Cocaine use may be associated with aggression between rival football fans, according to a new paper published by Dr. Martha Newson, an expert in group bonding and conflict, with the Universities of Kent and Oxford.
Based on an online survey, published in the International Journal of Drug Policy, the report found higher-than-national cocaine use among football fans. More than 30% of those taking part reported witnessing supporters taking the Class A drug at matches in the last 12 months. Just over 6% reported personally taking cocaine, but only around 1% admitted to taking cocaine in stadia. These data were collected at the start of the COVID-19 pandemic and participants were asked to reflect on the previous 12 months.

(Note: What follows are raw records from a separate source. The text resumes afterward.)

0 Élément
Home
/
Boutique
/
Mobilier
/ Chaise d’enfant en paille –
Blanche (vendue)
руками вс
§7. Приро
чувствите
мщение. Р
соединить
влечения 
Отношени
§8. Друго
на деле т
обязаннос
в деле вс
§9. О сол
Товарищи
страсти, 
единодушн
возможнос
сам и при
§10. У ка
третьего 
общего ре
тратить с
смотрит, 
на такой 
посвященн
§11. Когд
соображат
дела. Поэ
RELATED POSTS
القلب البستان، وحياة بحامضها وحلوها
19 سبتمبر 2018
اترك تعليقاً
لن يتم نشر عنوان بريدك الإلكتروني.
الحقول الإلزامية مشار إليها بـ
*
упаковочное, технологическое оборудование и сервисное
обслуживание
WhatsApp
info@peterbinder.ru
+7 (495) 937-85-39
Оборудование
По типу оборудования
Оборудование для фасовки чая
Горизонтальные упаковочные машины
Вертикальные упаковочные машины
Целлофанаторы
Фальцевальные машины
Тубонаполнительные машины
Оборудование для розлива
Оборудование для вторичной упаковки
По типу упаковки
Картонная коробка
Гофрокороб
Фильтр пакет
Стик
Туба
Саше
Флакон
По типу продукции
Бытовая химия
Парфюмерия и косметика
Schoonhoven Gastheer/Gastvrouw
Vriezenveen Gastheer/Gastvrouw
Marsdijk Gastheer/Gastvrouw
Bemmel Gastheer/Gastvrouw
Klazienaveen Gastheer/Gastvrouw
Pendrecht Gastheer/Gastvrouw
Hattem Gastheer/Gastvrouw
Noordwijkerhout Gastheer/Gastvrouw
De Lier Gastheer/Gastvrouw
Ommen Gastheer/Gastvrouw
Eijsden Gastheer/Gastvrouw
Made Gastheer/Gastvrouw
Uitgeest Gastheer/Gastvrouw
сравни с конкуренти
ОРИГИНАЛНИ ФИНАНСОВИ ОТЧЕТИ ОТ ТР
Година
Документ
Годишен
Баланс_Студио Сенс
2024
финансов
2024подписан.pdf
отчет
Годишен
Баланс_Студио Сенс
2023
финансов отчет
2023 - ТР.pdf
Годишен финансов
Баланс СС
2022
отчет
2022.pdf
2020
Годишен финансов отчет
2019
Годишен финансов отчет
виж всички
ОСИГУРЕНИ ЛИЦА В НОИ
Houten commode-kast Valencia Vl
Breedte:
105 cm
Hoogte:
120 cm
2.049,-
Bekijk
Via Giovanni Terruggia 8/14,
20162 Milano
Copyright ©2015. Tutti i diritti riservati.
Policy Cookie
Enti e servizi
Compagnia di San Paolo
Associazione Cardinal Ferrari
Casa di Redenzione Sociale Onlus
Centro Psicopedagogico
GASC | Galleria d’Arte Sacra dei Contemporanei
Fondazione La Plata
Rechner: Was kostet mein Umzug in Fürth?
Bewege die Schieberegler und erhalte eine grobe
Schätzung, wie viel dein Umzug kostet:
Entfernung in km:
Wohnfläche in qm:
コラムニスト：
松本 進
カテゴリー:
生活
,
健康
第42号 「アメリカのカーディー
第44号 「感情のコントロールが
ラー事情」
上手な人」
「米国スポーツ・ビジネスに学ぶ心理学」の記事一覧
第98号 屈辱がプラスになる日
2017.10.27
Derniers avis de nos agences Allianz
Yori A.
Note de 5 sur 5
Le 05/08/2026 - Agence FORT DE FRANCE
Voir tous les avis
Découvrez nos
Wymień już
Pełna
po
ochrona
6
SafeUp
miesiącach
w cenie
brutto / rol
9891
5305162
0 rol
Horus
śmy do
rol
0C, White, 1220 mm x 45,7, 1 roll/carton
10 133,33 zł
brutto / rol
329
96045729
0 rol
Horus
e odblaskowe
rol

Dr. Newson says, ‘The results suggest that highly bonded fans were particularly likely get tied up in aggressive behaviours—especially if they used cocaine. However, the vast majority of fans reported very low levels of actual violence.
‘Importantly for policing and stadium management, women were much less likely to report aggressive behaviours than men. Young people were also slightly more aggressive than older people.’
As an anthropologist, Dr. Newson has written extensively about the relationship between highly-committed football supporters. Previous research has shown that bottom of the league supporters tend to be even more committed to their fellow fans than those of the top-flight. Supporters with whom she worked in Brazil also demonstrated that the most bonded football fans experience a surge in stress hormones during World Cup matches.
Dr. Newson’s latest study, which sampled over 1,000 British fans across leagues, concludes, that football mirrors wider society, be it in social issues or drug use. The widespread availability of cheap but high purity cocaine may be associated with fan aggression, especially among fans who are highly bonded to their clubs and fellow fans.